The head of the Productivity Commission has accused policymakers of “reaching for the industry assistance jar at the first sniff of cannon fire in President Trump’s trade war”, as the Commission adds national security spending in its annual hitlist of policy failures.

In a little-reported speech on Tuesday, ahead of today’s release of the Commission’s annual Trade and Assistance Review, chairman Peter Harris, who finishes his term later this year, renewed his criticism of the protectionist strain in Australia’s politicians. Trump’s steel and aluminium tariffs, Harris noted, meant

Politicians on both sides, along with steel company executives, competed to sound alarms and promote the concept of even bigger price imposts on steel users in this country, all in the name of supposedly saving jobs. Knowing that this is how global protectionism breaks out did not stop talk from the Government, of a willingness to consider further ramping up anti-dumping assistance, for the third time this decade, [and from] the Opposition, a preparedness to remove from the Productivity Commission the role of reviewing safeguards tariff increases.

As Harris explained, safeguards tariffs — allowed under international trade rules — are rarely-used “shock absorbers”, which currently can only be used after the PC has carried out an independent review of the case for them. In March, Labor’s Jason Clare promised to strip the PC of that review role and hand it to the protectionist Anti-Dumping Commission.

Harris also took aim at bilateral trade agreements, of which the PC has a long history of scepticism. Bilateral agreements “are generally pretty poor public policy”, he said, knowing full well the Turnbull government routinely touts such agreements as triumphs of economic policymaking. The greatest economic benefits in trade policy, Harris reaffirmed, came from unilateral tariff cuts, as Australia had done in the 1980s and 1990s.

Echoing concerns previously raised in Commission reports, Harris believes that the rules of origin that inevitably accompany trade agreements (what is an Australian product for the purposes of the China-Australia FTA, for example) have become a new form of non-tariff barrier” that destroy any value from such agreements. The “noodle bowl” of rules, he urged, must be shrunk, not increased with ever more FTAs.

Today’s Trade and Assistance Review yet again embarrasses both sides of politics with some trenchant observations of the dire state of industry policymaking in Australia. The review shows a big rise in tax concessions for industries in 2016-17, powered primarily by assistance to small business, including the first stage of tax cuts for small business (bizarrely portrayed by the Financial Review’s editors as a ringing endorsement of big business tax cuts). Manufacturing and primary production are (again) the biggest recipients of tariff assistance and handouts; the biggest loser is again construction, which in terms of combined assistance had a net $1.1 billion stripped from it, primarily from dumping tariffs imposed on construction inputs like steel by the Anti-Dumping Commission. The figures make a mockery of the rationale for the 2016 election, and the subsequent re-establishment of the Australian Building and Construction Commission, that the government was committed to greater efficiency in the construction industry.

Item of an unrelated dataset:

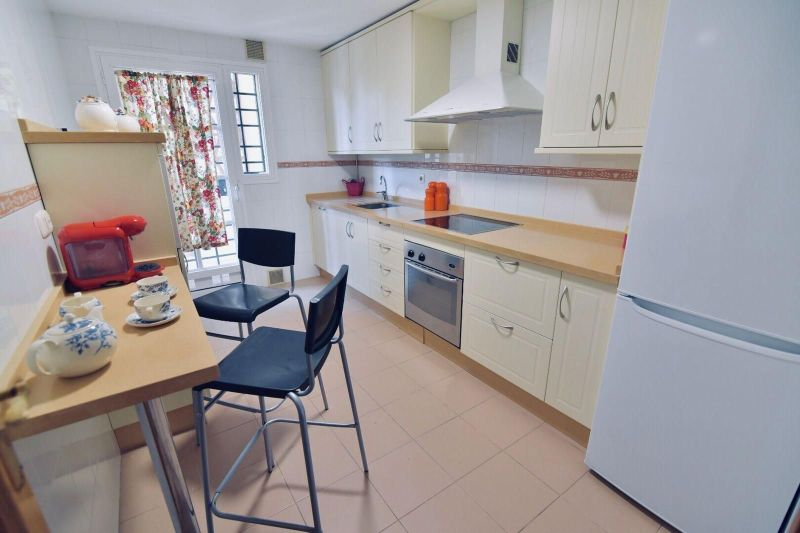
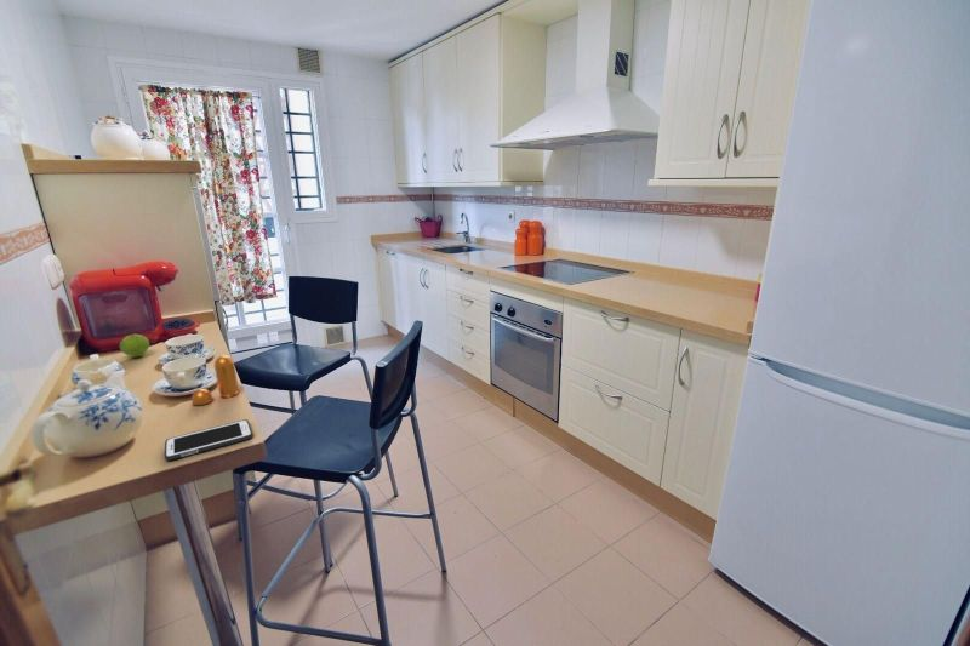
+ apple [119,330,150,358]
+ pepper shaker [190,354,240,406]
+ cell phone [164,418,253,462]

The Commission also targets national security-related expenditure, complaining that too many decisions that incur major expenditure or inflict costs on business and consumers are made without proper scrutiny. 

The likelihood of being killed or injured in a terrorist act is very low compared to most other causes of death, such as automotive accidents, but media attention and the emotional resonance of terrorism mean that perceived risks are higher … As in many areas of public policy, a crisis is often the trigger for substantial regulatory changes and the allocation of additional government funding … urgent decisions are usually taken behind closed doors … which means that they are not subject to the same external scrutiny as are other areas of public policy … even basic information is difficult to obtain on the level of government expenditure, the precise goals of the expenditure and effectiveness in achieving goals. This creates a barrier to impartial analysis and policy improvement over time. 

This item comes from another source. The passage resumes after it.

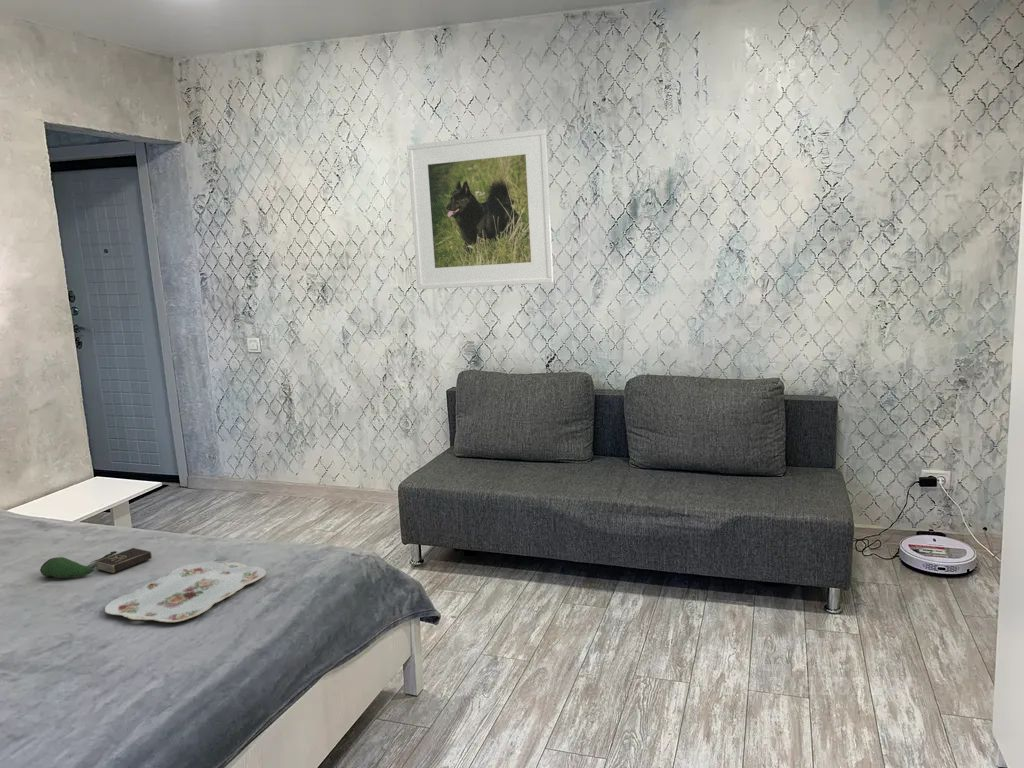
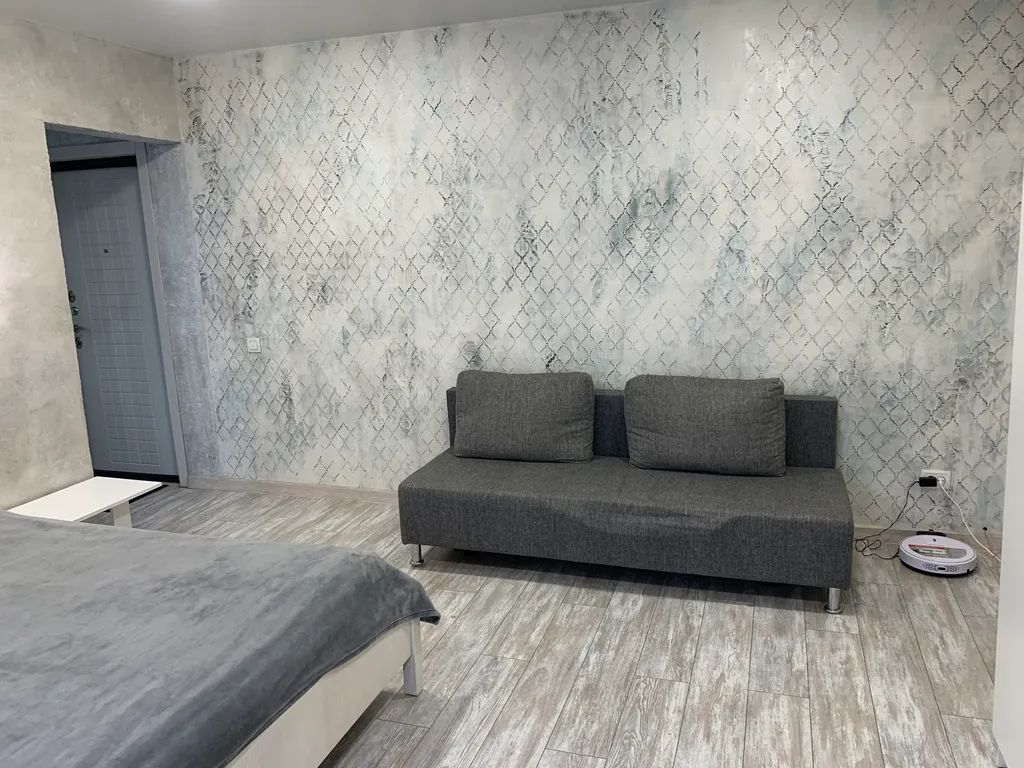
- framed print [406,128,554,290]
- book [39,547,153,579]
- serving tray [104,561,267,623]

The Commission also savages the government’s recent decision to pump billions of dollars of assistance into a Defence Export Facility, noting “given the stated rationale is to fill a ‘market gap’ this would necessarily be on terms more favourable than available from commercial lenders. But the justification for assistance appears to be simply about a desire to sustain and grow an industry that has historically been an expensive failure in Australia.”

The review should be a must-read for politicians and media commentators. More likely, it will be ignored as politically inconvenient.